TEXT PASSAGE:
####################
This guideline applies only to sentences passed under the sentencing framework applicable to those aged 18 or over although there are some aspects that will assist courts assessing the seriousness of offences committed by those under 18.
General principles to be considered in the sentencing of youths are in the Sentencing Council’s definitive guideline: Overarching Principles – Sentencing Children and Young People.
1.1 In every case where the offender is aged 18 or over at the time of conviction, the court must have regard to the five purposes of sentencing contained in section 142(1) Criminal Justice Act 2003:
- the punishment of offenders
- the reduction of crime (including its reduction by deterrence)
- the reform and rehabilitation of offenders
- the protection of the public
- the making of reparation by offenders to persons affected by their offence
1.2 The Act does not indicate that any one purpose should be more important than any other and in practice they may all be relevant to a greater or lesser degree in any individual case – the sentencer has the task of determining the manner in which they apply.
1.3 The sentencer must start by considering the seriousness of the offence, the assessment of which will:
- determine which of the sentencing thresholds has been crossed;
- indicate whether a custodial, community or other sentence is the most appropriate;
- be the key factor in deciding the length of a custodial sentence, the onerousness of requirements to be incorporated in a community sentence and the amount of any fine imposed.
1.4 A court is required to pass a sentence that is commensurate with the seriousness of the offence. The seriousness of an offence is determined by two main parameters; the culpability of the offender and the harm caused or risked being caused by the offence.
1.5 Section 143(1) Criminal Justice Act 2003 provides:
“In considering the seriousness of any offence, the court must consider the offender’s culpability in committing the offence and any harm which the offence caused, was intended to cause or might foreseeably have caused.”
####################
EXTRACTED ENTRIES:
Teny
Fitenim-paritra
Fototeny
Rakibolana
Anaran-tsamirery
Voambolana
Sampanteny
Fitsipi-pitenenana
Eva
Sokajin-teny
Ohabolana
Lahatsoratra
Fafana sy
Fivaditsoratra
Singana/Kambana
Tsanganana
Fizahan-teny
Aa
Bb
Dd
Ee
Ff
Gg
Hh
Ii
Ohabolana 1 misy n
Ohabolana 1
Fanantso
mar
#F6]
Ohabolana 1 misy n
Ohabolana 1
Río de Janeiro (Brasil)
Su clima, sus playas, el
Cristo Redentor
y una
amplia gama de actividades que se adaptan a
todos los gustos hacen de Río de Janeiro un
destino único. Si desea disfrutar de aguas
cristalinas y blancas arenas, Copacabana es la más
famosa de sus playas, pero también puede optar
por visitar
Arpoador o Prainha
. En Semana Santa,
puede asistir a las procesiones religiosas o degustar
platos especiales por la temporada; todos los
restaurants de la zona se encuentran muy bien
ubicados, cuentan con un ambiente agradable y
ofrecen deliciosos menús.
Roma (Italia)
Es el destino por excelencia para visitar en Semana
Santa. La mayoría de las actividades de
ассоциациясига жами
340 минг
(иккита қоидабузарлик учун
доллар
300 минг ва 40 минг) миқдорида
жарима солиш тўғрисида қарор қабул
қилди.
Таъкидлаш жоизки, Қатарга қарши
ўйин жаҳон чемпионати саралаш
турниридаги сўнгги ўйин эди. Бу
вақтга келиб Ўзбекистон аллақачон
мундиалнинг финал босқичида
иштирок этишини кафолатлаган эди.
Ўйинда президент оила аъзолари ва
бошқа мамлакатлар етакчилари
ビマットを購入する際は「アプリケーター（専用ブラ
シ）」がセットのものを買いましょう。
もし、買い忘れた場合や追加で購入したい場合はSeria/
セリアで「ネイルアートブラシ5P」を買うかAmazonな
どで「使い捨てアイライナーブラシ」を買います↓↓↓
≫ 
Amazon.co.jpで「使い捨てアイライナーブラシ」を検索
####################
PROBLEM SET:
1. Answer these from the sentencing guideline passage:
(a) Which section of the Criminal Justice Act 2003 contains the five purposes of sentencing?
(b) What must the sentencer start by considering?
(c) What are the two main parameters that determine the seriousness of an offence?
2. Carry on the sentencing guideline passage from its final sentence, the quotation of section 143(1).

RESULTS OF THE TASKS:
1.
(a) Section 142(1)
(b) The seriousness of the offence
(c) The culpability of the offender and the harm caused or risked being caused by the offence

2.
1.6 Four levels of criminal culpability can be identified for sentencing purposes:
1.7 Where the offender;
- has the intention to cause harm, with the highest culpability when an offence is planned. The worse the harm intended, the greater the seriousness.
- is reckless as to whether harm is caused, that is, where the offender appreciates at least some harm would be caused but proceeds giving no thought to the consequences even though the extent of the risk would be obvious to most people.
- has knowledge of the specific risks entailed by his actions even though he does not intend to cause the harm that results.
- is guilty of negligence.
Note: There are offences where liability is strict and no culpability need be proved for the purposes of obtaining a conviction, but the degree of culpability is still important when deciding sentence. The extent to which recklessness, knowledge or negligence are involved in a particular offence will vary.
1.8 The relevant provision is widely drafted so that it encompasses those offences where harm is caused but also those where neither individuals nor the community suffer harm but a risk of harm is present.
To Individual Victims
1.9 The types of harm caused or risked by different types of criminal activity are diverse and victims may suffer physical injury, sexual violation, financial loss, damage to health or psychological distress. There are gradations of harm within all of these categories.
1.10 The nature of harm will depend on personal characteristics and circumstances of the victim and the court’s assessment of harm will be an effective and important way of taking into consideration the impact of a particular crime on the victim.
1.11 In some cases no actual harm may have resulted and the court will be concerned with assessing the relative dangerousness of the offender’s conduct; it will consider the likelihood of harm occurring and the gravity of the harm that could have resulted.
To the Community
1.12 Some offences cause harm to the community at large (instead of or as well as to an individual victim) and may include economic loss, harm to public health, or interference with the administration of justice.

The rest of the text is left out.